Substituting the corresponding values, we get

${{D}^{-1}}=-\dfrac{1}{151}\left[ \begin{matrix}

-22 & -46 & -7 \\

-13 & 14 & -11 \\

5 & -17 & -19 \\

\end{matrix} \right]$

Now we have got ${{D}^{-1}}$, so now we know $X={{D}^{-1}}B$, we get,

& \left[ \begin{matrix} x \\\ y \\\ z \\\ \end{matrix} \right]=-\dfrac{1}{151}\left[ \begin{matrix} -22 & -46 & -7 \\\ -13 & 14 & -11 \\\ 5 & -17 & -19 \\\ \end{matrix} \right]\left[ \begin{matrix} 6000 \\\ 5000 \\\ 13000 \\\ \end{matrix} \right] \\\ & \left[ \begin{matrix} x \\\ y \\\ z \\\ \end{matrix} \right]=-\dfrac{1}{151}\left[ \begin{matrix} -22\times 6000-46\times 5000-7\times 13000 \\\ -13\times 6000+14\times 5000-11\times 13000 \\\ 5\times 6000-17\times 5000-19\times 13000 \\\ \end{matrix} \right] \\\ & \\\ & \left[ \begin{matrix} x \\\ y \\\ z \\\ \end{matrix} \right]=-\dfrac{1}{151}\left[ \begin{matrix} -453000 \\\ -151000 \\\ -302000 \\\ \end{matrix} \right] \\\ \end{aligned}$$ Simplifying in simple manner we get, $$\left[ \begin{matrix} x \\\ y \\\ z \\\ \end{matrix} \right]=\left[ \begin{matrix} 3000 \\\ 1000 \\\ 2000 \\\ \end{matrix} \right]$$ Now we have to get the three prices per commodities.

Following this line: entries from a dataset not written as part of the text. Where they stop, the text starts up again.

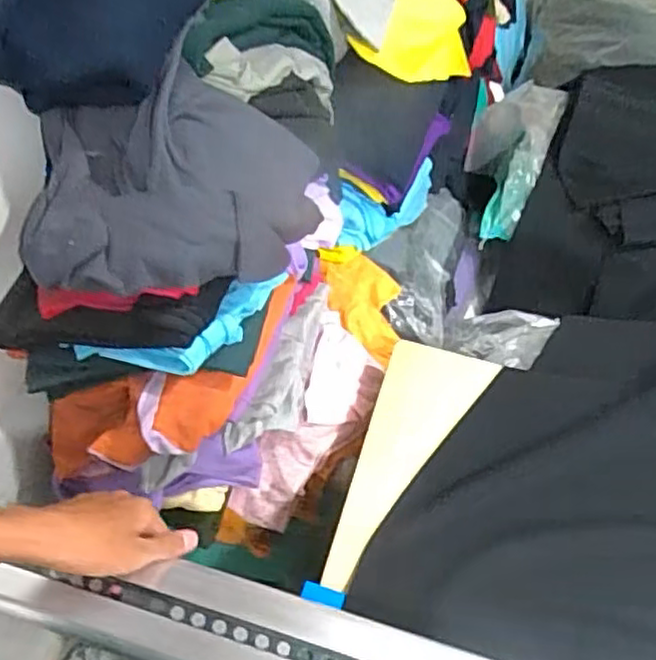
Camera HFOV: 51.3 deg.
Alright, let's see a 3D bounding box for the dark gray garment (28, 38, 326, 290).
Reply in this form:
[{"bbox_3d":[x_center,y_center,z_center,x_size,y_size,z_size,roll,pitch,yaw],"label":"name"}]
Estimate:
[{"bbox_3d":[-0.169,-0.147,0.722,0.311,0.160,0.203,0,49,-6],"label":"dark gray garment"}]

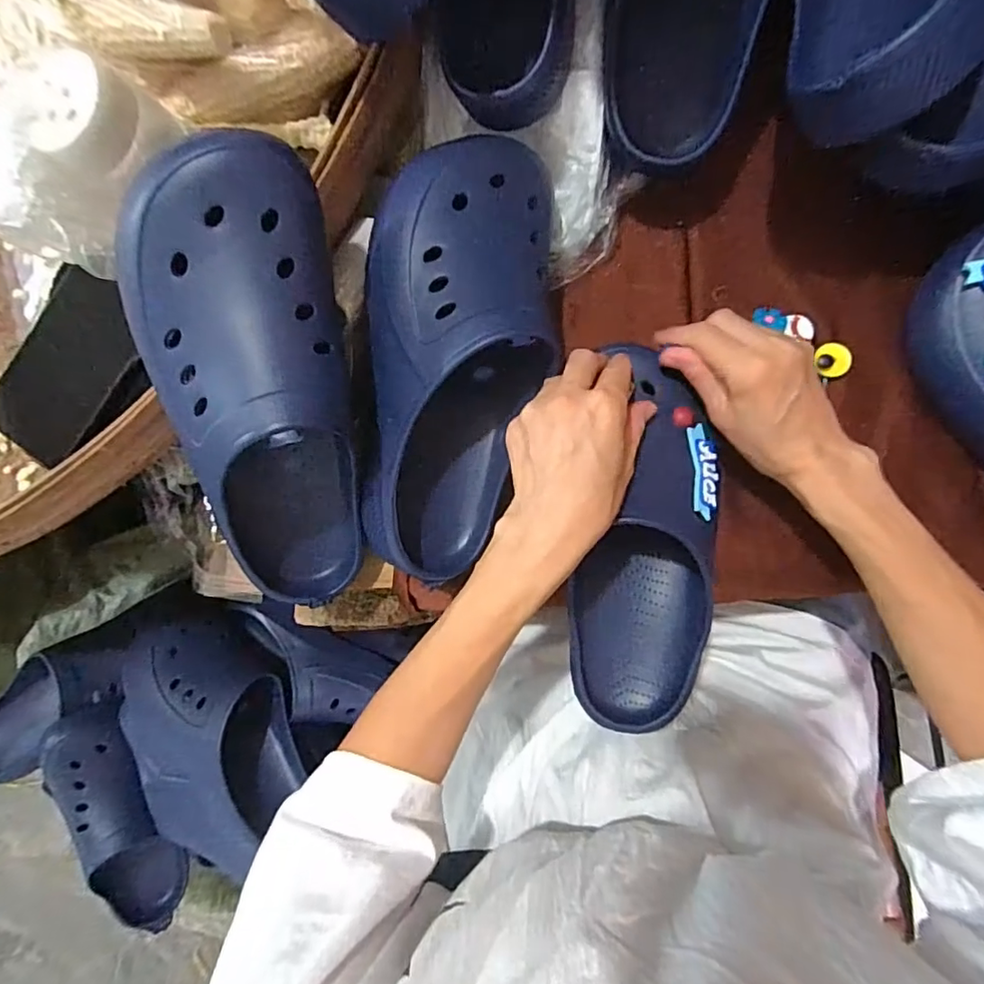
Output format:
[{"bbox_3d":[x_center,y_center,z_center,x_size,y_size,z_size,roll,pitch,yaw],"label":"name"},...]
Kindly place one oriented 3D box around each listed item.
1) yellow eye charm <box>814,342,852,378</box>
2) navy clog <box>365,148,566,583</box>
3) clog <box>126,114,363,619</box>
[{"bbox_3d":[0.247,-0.095,0.403,0.021,0.006,0.024,-14,85,7],"label":"yellow eye charm"},{"bbox_3d":[-0.021,-0.089,0.377,0.125,0.084,0.293,-1,87,8],"label":"navy clog"},{"bbox_3d":[-0.144,-0.051,0.349,0.112,0.093,0.281,-10,104,-11],"label":"clog"}]

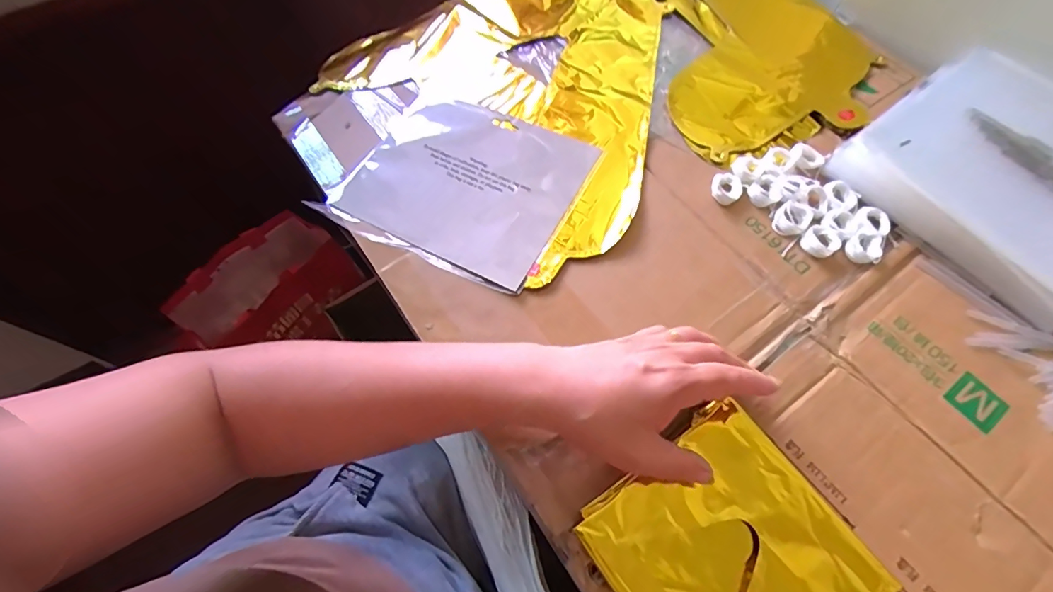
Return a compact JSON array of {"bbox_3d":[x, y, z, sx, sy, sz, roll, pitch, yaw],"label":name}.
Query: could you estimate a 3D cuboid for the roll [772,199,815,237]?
[{"bbox_3d":[0.226,-0.066,0.398,0.026,0.008,0.035,39,70,18],"label":"roll"}]

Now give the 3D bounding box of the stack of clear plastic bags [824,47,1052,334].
[{"bbox_3d":[0.418,-0.104,0.401,0.228,0.029,0.220,-37,68,-16],"label":"stack of clear plastic bags"}]

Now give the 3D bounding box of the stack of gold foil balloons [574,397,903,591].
[{"bbox_3d":[0.127,0.161,0.291,0.140,0.015,0.145,-32,67,-14],"label":"stack of gold foil balloons"}]

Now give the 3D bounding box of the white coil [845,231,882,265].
[{"bbox_3d":[0.280,-0.040,0.389,0.029,0.008,0.025,-32,67,-14],"label":"white coil"}]

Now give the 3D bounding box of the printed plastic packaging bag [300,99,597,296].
[{"bbox_3d":[-0.058,-0.106,0.420,0.206,0.017,0.176,22,66,11],"label":"printed plastic packaging bag"}]

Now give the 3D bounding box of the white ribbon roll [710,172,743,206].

So, price per unit commodity, P = Rs.3000, Q = Rs.1000, R = Rs.2000 Note: Read the question carefully. You should know how to convert a matrix into its inverse. You should be familiar with the inverse ${{D}^{-1}}=\dfrac{1}{\left| D \right|}adj\left( D \right)$. Most of the mistakes occur while finding adjoint. The more mistakes will occur in finding out the cofactor that is of minus sign so take care of it. Another approach to solve the three equations is elimination or substitution method.